Senin, 04 April 2011

Bahas Debt Collector, DPR Panggil BI-Citibank

"Ini harus ditertibkan. Ini harus diatur oleh Bank Indonesia."

SENIN, 4 APRIL 2011, 06:07 WIB

VIVAnews - Komisi XI Dewan Perwakilan Rakyat yang membidangi perbankan akan memanggil jajaran Dewan Gubernur Bank Indonesia (BI) dan manajemen Citibank untuk membahas soal jasa penagih utang (debt collector). Rencananya, DPR akan memanggil BI dan Citibank, besok, Selasa, 5 April 2011.

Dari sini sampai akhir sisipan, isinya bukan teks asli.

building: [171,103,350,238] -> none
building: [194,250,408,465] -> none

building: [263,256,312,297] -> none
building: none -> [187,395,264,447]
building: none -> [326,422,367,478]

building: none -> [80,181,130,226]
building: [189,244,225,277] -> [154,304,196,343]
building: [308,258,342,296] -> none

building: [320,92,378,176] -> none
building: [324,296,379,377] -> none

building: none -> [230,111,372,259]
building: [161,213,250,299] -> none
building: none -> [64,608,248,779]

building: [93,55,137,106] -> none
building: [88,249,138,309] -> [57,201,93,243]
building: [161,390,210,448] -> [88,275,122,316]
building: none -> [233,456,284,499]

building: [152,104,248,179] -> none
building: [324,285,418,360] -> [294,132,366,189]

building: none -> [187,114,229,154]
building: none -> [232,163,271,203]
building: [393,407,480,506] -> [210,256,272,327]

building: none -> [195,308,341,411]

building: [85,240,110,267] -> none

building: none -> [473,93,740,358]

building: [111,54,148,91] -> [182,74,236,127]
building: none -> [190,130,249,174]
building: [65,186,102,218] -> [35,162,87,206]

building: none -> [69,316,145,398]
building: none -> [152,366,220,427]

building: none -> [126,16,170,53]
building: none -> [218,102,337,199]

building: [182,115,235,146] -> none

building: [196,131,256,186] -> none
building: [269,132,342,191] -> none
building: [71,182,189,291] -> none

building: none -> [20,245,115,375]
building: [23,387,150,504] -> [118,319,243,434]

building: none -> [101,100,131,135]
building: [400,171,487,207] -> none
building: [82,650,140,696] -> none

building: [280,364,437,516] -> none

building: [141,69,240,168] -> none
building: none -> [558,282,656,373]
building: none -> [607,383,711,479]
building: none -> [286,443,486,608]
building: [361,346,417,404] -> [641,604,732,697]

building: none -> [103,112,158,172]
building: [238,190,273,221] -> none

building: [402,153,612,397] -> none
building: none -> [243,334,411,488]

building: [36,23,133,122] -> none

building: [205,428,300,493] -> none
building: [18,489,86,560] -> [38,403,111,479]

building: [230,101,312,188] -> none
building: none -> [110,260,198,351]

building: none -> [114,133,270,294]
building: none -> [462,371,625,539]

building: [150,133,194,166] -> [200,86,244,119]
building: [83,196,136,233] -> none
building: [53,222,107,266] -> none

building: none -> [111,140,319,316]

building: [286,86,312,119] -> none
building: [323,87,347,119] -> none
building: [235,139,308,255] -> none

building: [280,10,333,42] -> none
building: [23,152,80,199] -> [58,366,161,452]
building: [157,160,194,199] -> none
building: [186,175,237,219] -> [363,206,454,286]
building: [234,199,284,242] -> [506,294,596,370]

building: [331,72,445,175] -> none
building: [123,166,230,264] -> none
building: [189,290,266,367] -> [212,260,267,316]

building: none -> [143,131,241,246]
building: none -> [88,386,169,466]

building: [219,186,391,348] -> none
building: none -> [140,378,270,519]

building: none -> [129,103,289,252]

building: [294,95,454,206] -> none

"Guna menertibkan dan agar sesuai keluhan masyarakat tentang
debt collector, Komisi XI akan panggil BI dan Citibank hari Selasa, 5 April 2011," kata Wakil Ketua Komisi XI DPR, Achsanul Qosasi, kepada VIVAnews.com.

Achsanul menilai, BI harus bisa menertibkan dan mengatur tentang
debt collector atau perusahaan-perusahaan penagih utang di perbankan. Apalagi masalah utang-piutang seharusnya tidak ditangani pihak ketiga.

"Ini harus ditertibkan. Ini harus diatur oleh Bank
Indonesia. Kredit macet adalah risiko bank, jangan diserahkan ke pihak lain," ujar Achsanul.

Menurut dia, penjualan aset kredit dari kreditor yang macet, seharusnya mendapat persetujuan nasabah. Sebab, perjanjian kredit dibuat nasabah dan bank. Kredit macet pun terkadang bukan akibat kesalahan nasabah, ada juga bank yang berperan membuat kredit menjadi macet.

"Tapi, perbankan di
Indonesia ini malas, maunya jalan pintas. Aset kredit macet dijual dengan cara diskonto, sehingga pihak lain yang menagih. Nah, pihak lain ini tidak mengerti tata cara perbankan, yang mereka tahu cara premanisme. Jadilah seperti kekerasan, intimidasi," ucap Achsanul.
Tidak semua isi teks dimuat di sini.